Fred Heiding
Dr. Fred Heiding is a research fellow at the Harvard Kennedy School’s Belfer Center. His work focuses on computer security at the intersection of technical capabilities, business implications, and policy remediations. Fred is a member of the World Economic Forum's Cybercrime Center, a teaching fellow for the Generative AI course at Harvard Business School, and the National and International Security course at the Harvard Kennedy School. Fred has been invited to brief the US House and Senate staff in DC on the rising dangers of AI-powered cyberattacks, and he leads the cybersecurity division of the Harvard AI Safety Student Team (HAISST). His work has been presented at leading conferences, including Black Hat, Defcon, and BSides, and leading academic journals like IEEE Access and professional journals like Harvard Business Review and Politico Cyber. He has assisted in the discovery of more than 45 critical computer vulnerabilities (CVEs). In early 2022, Fred got media attention for hacking the King of Sweden and the Swedish European Commissioner.
Sessions
This project investigates how attackers can now use large language models (LLMs) and AI agents to autonomously create phishing infrastructure, such as domain registration, DNS configuration, and hosting personalized spoofed websites.
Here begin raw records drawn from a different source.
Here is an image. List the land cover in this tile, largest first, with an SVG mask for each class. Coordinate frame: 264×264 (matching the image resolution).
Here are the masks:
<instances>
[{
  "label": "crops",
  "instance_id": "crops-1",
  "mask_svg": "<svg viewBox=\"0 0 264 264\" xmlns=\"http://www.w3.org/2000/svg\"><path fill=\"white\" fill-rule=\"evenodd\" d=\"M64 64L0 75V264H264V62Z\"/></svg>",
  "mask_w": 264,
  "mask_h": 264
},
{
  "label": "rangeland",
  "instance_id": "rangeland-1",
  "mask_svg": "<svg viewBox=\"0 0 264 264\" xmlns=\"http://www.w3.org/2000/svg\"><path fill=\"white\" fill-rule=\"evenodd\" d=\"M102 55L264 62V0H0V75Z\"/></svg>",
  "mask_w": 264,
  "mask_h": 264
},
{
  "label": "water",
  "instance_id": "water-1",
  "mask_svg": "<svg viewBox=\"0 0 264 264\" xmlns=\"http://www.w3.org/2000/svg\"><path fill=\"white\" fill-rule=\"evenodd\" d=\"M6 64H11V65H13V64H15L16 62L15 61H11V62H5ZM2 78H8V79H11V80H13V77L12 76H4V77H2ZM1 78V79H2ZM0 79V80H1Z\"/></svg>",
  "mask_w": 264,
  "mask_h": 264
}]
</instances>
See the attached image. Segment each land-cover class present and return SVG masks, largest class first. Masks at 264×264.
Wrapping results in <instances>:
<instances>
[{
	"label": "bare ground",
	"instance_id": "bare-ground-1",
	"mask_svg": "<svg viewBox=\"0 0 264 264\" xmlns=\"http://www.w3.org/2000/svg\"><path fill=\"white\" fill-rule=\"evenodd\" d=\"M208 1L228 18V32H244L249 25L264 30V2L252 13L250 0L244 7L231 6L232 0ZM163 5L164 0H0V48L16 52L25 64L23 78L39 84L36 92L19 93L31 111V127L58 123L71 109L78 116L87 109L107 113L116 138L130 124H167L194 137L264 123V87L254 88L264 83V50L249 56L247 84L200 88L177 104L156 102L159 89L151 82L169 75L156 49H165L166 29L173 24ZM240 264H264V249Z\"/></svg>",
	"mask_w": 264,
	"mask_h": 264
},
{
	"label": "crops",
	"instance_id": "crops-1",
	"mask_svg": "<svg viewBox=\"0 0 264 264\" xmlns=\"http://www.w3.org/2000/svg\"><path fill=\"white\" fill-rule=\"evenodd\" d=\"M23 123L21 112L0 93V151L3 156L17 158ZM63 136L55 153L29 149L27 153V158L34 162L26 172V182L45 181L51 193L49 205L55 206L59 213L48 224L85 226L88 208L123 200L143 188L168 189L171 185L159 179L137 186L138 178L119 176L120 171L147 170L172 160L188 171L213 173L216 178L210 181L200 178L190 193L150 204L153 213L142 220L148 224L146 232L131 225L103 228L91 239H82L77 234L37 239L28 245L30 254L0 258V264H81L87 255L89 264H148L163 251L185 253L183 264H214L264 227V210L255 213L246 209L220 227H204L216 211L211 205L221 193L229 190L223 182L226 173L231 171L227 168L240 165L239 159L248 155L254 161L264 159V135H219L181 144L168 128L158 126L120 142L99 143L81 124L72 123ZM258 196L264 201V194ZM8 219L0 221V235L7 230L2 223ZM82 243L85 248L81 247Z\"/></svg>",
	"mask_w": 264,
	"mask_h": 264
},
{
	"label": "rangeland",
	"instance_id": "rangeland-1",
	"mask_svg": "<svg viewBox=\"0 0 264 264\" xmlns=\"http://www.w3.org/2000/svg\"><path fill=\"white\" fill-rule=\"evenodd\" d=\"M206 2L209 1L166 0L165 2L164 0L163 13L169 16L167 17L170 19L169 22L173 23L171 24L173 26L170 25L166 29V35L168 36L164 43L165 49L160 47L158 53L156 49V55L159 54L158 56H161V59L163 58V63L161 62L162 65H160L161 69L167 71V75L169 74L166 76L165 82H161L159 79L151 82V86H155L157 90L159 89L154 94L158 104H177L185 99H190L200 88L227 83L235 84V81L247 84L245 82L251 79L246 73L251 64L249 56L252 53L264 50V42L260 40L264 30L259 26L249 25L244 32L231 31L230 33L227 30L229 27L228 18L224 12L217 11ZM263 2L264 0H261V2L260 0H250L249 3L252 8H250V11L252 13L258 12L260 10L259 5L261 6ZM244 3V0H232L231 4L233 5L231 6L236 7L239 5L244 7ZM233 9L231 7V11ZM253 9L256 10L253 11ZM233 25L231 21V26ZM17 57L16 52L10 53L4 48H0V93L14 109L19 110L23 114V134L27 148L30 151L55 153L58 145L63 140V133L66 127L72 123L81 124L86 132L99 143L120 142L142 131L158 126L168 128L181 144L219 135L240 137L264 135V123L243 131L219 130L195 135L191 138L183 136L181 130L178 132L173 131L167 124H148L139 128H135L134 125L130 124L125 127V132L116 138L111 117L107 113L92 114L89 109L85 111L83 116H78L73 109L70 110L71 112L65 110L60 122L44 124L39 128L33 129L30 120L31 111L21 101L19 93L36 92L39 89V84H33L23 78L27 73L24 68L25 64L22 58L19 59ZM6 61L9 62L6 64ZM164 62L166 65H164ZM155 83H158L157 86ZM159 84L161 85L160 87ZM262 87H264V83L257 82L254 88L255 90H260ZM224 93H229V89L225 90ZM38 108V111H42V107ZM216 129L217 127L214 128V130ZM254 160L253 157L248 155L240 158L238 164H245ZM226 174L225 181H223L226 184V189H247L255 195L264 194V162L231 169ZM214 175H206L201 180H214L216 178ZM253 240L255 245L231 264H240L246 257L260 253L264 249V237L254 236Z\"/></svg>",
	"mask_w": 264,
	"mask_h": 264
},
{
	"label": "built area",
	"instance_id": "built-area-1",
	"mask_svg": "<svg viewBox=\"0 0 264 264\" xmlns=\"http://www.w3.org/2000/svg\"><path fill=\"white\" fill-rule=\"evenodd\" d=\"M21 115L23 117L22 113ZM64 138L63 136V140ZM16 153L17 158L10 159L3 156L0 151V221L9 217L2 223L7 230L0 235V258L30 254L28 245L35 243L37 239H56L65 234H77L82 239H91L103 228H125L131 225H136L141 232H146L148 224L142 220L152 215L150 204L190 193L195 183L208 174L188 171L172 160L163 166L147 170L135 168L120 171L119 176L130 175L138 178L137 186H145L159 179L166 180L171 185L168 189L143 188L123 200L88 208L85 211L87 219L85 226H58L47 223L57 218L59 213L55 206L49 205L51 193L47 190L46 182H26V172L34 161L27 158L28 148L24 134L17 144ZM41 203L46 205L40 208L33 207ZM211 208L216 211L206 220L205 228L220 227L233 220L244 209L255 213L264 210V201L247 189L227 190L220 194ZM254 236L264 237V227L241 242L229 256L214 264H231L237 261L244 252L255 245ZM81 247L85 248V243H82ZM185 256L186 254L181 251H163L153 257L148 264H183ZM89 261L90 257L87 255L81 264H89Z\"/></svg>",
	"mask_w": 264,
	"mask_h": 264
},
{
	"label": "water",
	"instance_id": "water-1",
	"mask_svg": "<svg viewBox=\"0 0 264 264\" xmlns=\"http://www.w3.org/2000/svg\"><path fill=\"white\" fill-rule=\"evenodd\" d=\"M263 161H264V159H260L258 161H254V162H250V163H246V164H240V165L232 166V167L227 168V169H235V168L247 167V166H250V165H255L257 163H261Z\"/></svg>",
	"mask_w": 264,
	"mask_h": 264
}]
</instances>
While earlier research has explored how LLMs can generate persuasive phishing emails, our study shifts the focus to the back-end automation of the phishing lifecycle. We evaluate how modern frontier and open-source models—including Chinese models like DeepSeek and Western counterparts such as Claude Sonnet and GPT-4o—perform when tasked with registering phishing domains, configuring DNS records, deploying landing pages, and harvesting credentials. The tests will be conducted with and without human intervention. We measure success through metrics like task completion rate, cost and time requirements, and the amount of human intervention required. By demonstrating how easy and low-cost it has become to scale phishing infrastructure with AI, this work underscores the growing threat of AI-powered cybercrime and highlights the urgent need for regulatory, technical, and policy countermeasures.
As AI continues to reshape global power dynamics, securing AI model weights has become a critical national security challenge. Frontier AI models are expensive to build but cheap to use if they are stolen, making them prime targets for cyber theft. To that end, this talk investigates the security risks of AI model infrastructure, particularly related to AI model weights (the core learned parameters of AI systems). I introduce a tailored scoring framework to assess the likelihood of model theft via three categories: Cyber Exploitation, Insider Threats, and Supply Chain Attacks. Our work builds on MITRE’s ATT&CK and ATLAS frameworks and the 38 attack vectors and five security levels (SL1-SL5) introduced in RAND’s Securing AI Model Weights report. Each category contains several individual attack types, and each attack type is evaluated based on technical feasibility, the effectiveness of existing mitigation strategies, and regulatory gaps. Our results are supplemented with insights from expert interviews spanning cybersecurity, AI, military, intelligence, policy, and legal fields, as well as with existing industry scoring systems like BitSight and RiskRecon. Our research highlights security best practices worth emulating, the most pressing vulnerabilities, and key policy gaps.